ISLAMABAD (Reuters) - Taliban militants attacked an army post in northwest Pakistan on Wednesday killing eight soldiers, military sources said, challenging official assertions that offensives in the region had severely weakened insurgent groups.

Soldiers responded to the assault and killed 10 Taliban fighters, said a senior Pakistani military official in the region.

The attack in South Waziristan, which is on the Afghan border, came while the military faces pressure from Pakistani Taliban militants in Bajaur, another ethnic Pashtun tribal region which authorities have said was largely cleared of insurgents.

Military sources said four soldiers were killed in clashes in Bajaur and several were missing after Pakistani Taliban militants crossed the border from sanctuaries in Afghanistan and staged a raid. Fighting has raged there for several days.

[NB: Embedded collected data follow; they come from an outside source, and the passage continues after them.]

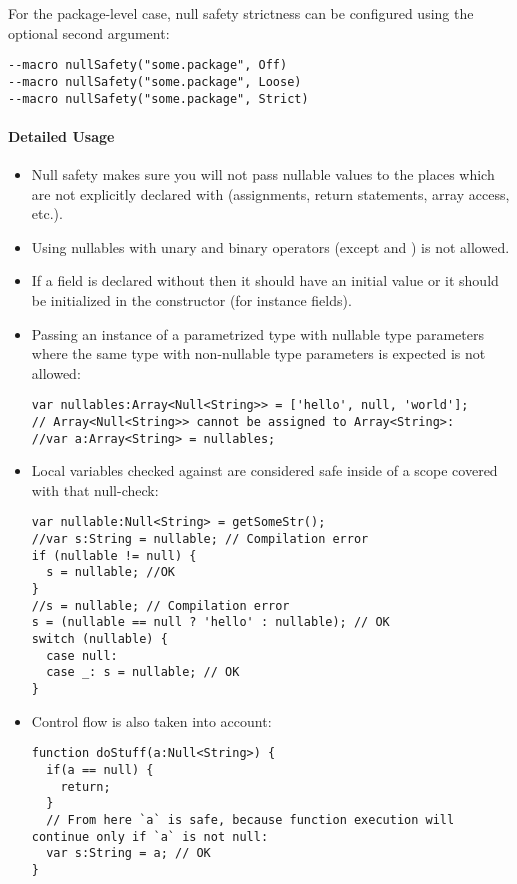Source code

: For the package-level case, null safety strictness can be configured using the optional second argument:

\begin{lstlisting}
--macro nullSafety("some.package", Off)
--macro nullSafety("some.package", Loose)
--macro nullSafety("some.package", Strict)
\end{lstlisting}

\paragraph{Detailed Usage}

\begin{itemize}
	\item Null safety makes sure you will not pass nullable values to the places which are not explicitly declared with  (assignments, return statements, array access, etc.).
	\item Using nullables with unary and binary operators (except \expr{==} and \expr{!=}) is not allowed.
	\item If a field is declared without  then it should have an initial value or it should be initialized in the constructor (for instance fields).
	\item Passing an instance of a parametrized type with nullable type parameters where the same type with non-nullable type parameters is expected is not allowed:
	\begin{lstlisting}
var nullables:Array<Null<String>> = ['hello', null, 'world'];
// Array<Null<String>> cannot be assigned to Array<String>:
//var a:Array<String> = nullables;
\end{lstlisting}
	\item Local variables checked against  are considered safe inside of a scope covered with that null-check:
	\begin{lstlisting}
var nullable:Null<String> = getSomeStr();
//var s:String = nullable; // Compilation error
if (nullable != null) {
  s = nullable; //OK
}
//s = nullable; // Compilation error
s = (nullable == null ? 'hello' : nullable); // OK
switch (nullable) {
  case null:
  case _: s = nullable; // OK
}
\end{lstlisting}
	\item Control flow is also taken into account:
	\begin{lstlisting}
function doStuff(a:Null<String>) {
  if(a == null) {
    return;
  }
  // From here `a` is safe, because function execution will continue only if `a` is not null:
  var s:String = a; // OK
}
\end{lstlisting}
\end{itemize}

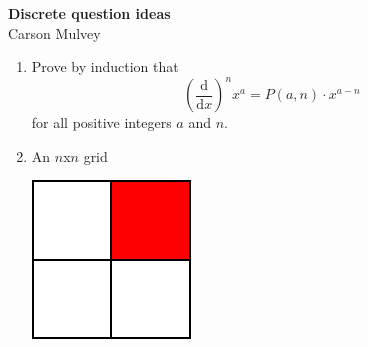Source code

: \documentclass[11pt,letterpaper]{article}
\begin{document}
\begin{center}
    \begin{large}
        \textbf{Discrete question ideas} \\
        Carson Mulvey
    \end{large}
\end{center}

\begin{enumerate}
\item Prove by induction that
\[
    \displaystyle \left({\frac {\mathrm {d} }{\mathrm {d} x}}\right)^{n}x^{a}=P(a,n)\cdot x^{a-n}
\]
for all positive integers $a$ and $n$.

\item An $n$x$n$ grid

\includegraphics{diagram}

\end{enumerate}
\end{document}
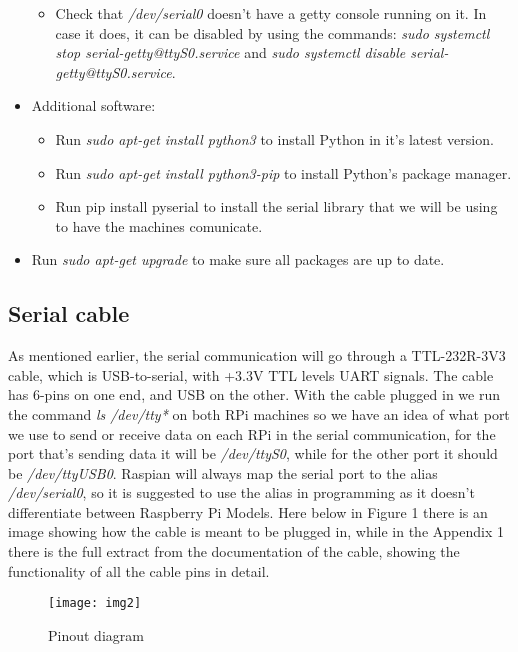 \documentclass[a4paper,11pt]{scrartcl}
\begin{document}
\begin{itemize}
\begin{itemize}
        \item Check that \textit{/dev/serial0} doesn't have a getty console running on it. In case it does, it can be disabled by using the commands: \textit{sudo systemctl stop serial-getty@ttyS0.service} and \textit{sudo systemctl disable serial-getty@ttyS0.service}.
    \end{itemize}
    \item Additional software:
    \begin{itemize}
        \item Run \textit{sudo apt-get install python3} to install Python in it's latest version.
        \item Run \textit{sudo apt-get install python3-pip} to install Python's package manager.
        \item Run {pip install pyserial} to install the serial library that we will be using to have the machines comunicate.
    \end{itemize}
    \item Run \textit{sudo apt-get upgrade} to make sure all packages are up to date.
\end{itemize}

\subsection{Serial cable}
As mentioned earlier, the serial communication will go through a TTL-232R-3V3 cable, which is USB-to-serial, with +3.3V TTL levels UART signals. The cable has 6-pins on one end, and USB on the other.
With the cable plugged in we run the command \textit{ls /dev/tty*} on both RPi machines so we have an idea of what port we use to send or receive data on each RPi in the serial communication, for the port that's sending data it will be \textit{/dev/ttyS0}, while for the other port it should be \textit{/dev/ttyUSB0}. Raspian will always map the serial port to the alias \textit{/dev/serial0}, so it is suggested to use the alias in programming as it doesn't differentiate between Raspberry Pi Models. Here below in Figure 1 there is an image showing how the cable is meant to be plugged in, while in the Appendix 1 there is the full extract from the documentation of the cable, showing the functionality of all the cable pins in detail.

\begin{figure}[h!]
    \centering 
    \texttt{[image: img2]}
    \caption{Pinout diagram}
    \label{fig:figure1}
\end{figure}
\end{document}
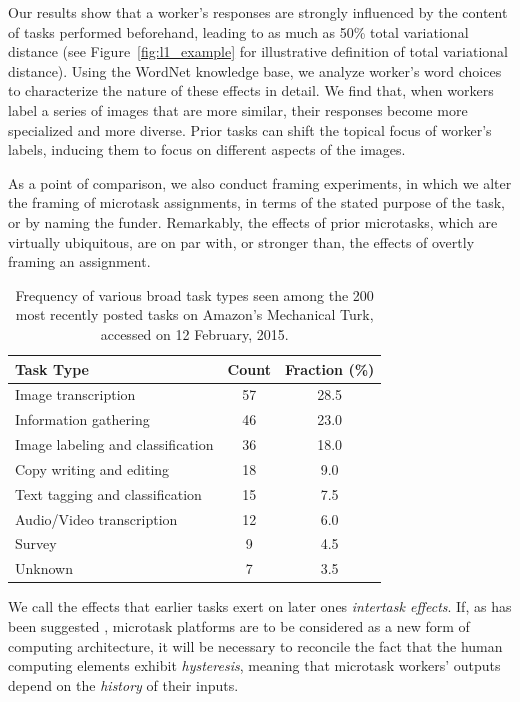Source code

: \documentclass{sigchi}
\begin{document}
Our results show that a worker's responses are strongly influenced by 
the content of tasks performed beforehand, leading to as much as 50\%
total variational distance (see Figure~\ref{fig:l1_example} for 
illustrative definition of total variational distance).  
Using the WordNet 
knowledge base, we analyze worker's word choices to characterize 
the nature of these effects in detail.  We find that, when workers 
label a series of images that are more similar, their responses become 
more specialized and more diverse.  
Prior tasks can shift the topical focus of 
worker's labels, inducing them to focus on different aspects of the images.

As a point of comparison, we also conduct framing experiments, 
in which we alter the framing of microtask assignments, in terms of the 
stated purpose of the task, or by naming the funder.
Remarkably, the effects of prior microtasks,
which are virtually ubiquitous, are on par with, or stronger than, 
the effects of overtly framing an assignment.

\begin{table}
\centering
\begin{tabular}{l c c}
\toprule
Task Type & Count & Fraction (\%) \\
\toprule
Image transcription & 57 & 28.5 \\
Information gathering & 46 & 23.0 \\
Image labeling and classification & 36 & 18.0 \\
Copy writing and editing & 18 & 9.0 \\
Text tagging and classification & 15 & 7.5 \\
Audio/Video transcription & 12 & 6.0 \\
Survey & 9 & 4.5 \\
Unknown & 7 & 3.5 \\
\bottomrule
\end{tabular}
\caption{
	Frequency of various broad task types seen among the 200 most 
	recently posted tasks on Amazon's Mechanical Turk, 
	accessed on 12 February, 2015.
}
\label{table:task_composition}
\end{table}

We call the effects that earlier tasks exert on later ones 
\textit{intertask effects}.  If, as has been suggested \cite{5543192}, 
microtask platforms are to be considered as a new form of computing 
architecture, it will be necessary to reconcile the fact that the human 
computing elements exhibit \textit{hysteresis}, 
meaning that microtask workers' outputs 
depend on the \textit{history} of their inputs.
\end{document}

Pakistan, a strategic U.S. ally, has been trying to break the back of its homegrown Taliban for several years. But the militants have proven resilient, staging suicide bombings and other attacks on the military and police.

This month, militants armed with rocket-propelled grenades and automatic weapons fought their way into one of Pakistan's largest air bases in a brazen challenge to the nuclear-armed country's powerful military.

Pakistan's Taliban, who are close to al Qaeda, allied with the Afghan Taliban and seen as the biggest security threat to Pakistan, claimed responsibility for that assault.